Two astronomers. Separated by only 22 degrees, 58 minutes of latitude, 33 degrees, 29 minutes of longitude, yet seemingly worlds apart. Their common goal: figure out the very nature of the Universe and its womenfolk.

Monday, March 19, 2007

No being in Ivrit

After weeks of being confounded with the simplicity of hebrew grammar, I am starting to embrace it. I say confounded because my german-italian-english sensibillity can be hard to change. For example, there is no verb for to be in Hebrew. I find this lack of the most basic verb slightly puzzling (how is Heiddiger translated? what about DesCartes "I Think Therefore I Am"?). Added to the notable absence of the words am, are, is, be, been, being is the lack of the indirect article "a" (the word "the" does exist). An example using "aba" and "ima" (father and mother) will elucidate the confusion caused:

"Daniel is a father" is translated as "Daniel aba" (direct translation: "Daniel Father")
"Nina is a mother" is translated as "Nina ima" (direct translation: "Nina Mother")

which means (I think)
"Nina and Daniel are a mother and a father" is "Nina ve Daniel ima ve aba". (direct translation: "Nina and Daniel mother and father).
The wierdest feature of the lack of the verb to be is that one cannot construct a sentence which means precisely: "I am".

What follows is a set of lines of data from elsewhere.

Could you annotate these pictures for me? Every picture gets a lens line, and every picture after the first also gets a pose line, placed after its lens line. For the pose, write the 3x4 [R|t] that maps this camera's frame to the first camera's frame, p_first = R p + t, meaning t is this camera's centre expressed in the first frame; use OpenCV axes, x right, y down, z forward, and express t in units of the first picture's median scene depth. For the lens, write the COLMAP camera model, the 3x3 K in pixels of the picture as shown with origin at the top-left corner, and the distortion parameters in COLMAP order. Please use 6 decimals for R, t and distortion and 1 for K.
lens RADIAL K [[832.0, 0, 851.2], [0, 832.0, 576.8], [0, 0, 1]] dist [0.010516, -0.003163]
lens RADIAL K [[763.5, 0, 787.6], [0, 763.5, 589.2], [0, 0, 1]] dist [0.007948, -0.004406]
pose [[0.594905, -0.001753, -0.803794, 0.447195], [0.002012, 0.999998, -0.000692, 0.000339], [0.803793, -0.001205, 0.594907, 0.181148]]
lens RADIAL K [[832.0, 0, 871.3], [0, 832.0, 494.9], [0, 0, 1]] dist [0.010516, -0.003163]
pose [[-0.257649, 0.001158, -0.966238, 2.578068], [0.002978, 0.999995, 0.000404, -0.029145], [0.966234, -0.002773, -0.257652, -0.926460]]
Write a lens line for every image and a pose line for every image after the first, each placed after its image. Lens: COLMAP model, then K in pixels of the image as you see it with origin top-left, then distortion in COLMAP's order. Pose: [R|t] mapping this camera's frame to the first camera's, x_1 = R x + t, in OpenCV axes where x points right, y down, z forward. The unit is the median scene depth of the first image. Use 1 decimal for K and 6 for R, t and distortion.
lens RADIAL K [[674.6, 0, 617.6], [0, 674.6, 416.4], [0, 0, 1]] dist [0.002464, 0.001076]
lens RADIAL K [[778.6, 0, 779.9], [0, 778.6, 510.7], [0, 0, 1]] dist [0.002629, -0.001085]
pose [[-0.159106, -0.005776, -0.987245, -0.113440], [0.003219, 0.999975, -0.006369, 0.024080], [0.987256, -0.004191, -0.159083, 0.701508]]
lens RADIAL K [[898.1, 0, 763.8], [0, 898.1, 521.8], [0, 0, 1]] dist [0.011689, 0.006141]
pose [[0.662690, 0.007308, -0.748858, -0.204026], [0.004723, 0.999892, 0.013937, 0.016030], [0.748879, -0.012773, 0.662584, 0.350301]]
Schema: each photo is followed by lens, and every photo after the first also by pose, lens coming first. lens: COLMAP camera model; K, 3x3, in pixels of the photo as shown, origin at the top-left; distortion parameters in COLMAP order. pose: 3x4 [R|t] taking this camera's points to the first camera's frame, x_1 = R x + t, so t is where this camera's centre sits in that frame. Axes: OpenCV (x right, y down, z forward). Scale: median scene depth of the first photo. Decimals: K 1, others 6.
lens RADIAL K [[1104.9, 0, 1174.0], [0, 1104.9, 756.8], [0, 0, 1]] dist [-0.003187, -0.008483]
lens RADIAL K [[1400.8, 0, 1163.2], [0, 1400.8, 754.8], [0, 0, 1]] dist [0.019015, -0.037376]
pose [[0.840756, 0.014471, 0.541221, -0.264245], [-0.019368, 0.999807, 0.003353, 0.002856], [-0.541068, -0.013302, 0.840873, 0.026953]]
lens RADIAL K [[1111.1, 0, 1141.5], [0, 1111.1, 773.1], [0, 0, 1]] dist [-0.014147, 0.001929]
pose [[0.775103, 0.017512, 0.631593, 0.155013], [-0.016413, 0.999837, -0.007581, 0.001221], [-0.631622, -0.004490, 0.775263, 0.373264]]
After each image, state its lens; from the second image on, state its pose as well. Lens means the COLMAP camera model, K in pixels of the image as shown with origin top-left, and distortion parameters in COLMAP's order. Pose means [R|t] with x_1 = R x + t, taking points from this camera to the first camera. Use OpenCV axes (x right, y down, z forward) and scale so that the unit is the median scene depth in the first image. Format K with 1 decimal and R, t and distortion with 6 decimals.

Another thing thats simply bizarre about hebrew is that the lack of vowels means that two consonants next to eachother may be a word. For example: GG (pronounced "gag", means roof), DD (pronounced "dod", means loved one), or DG (pronounced "dag", means fish). All this is to show the simplicity of a five thousand year old language. Who needs the imperfect past third person passive indirect article? It does make it hard to construct a sentence based on enlgish formulations.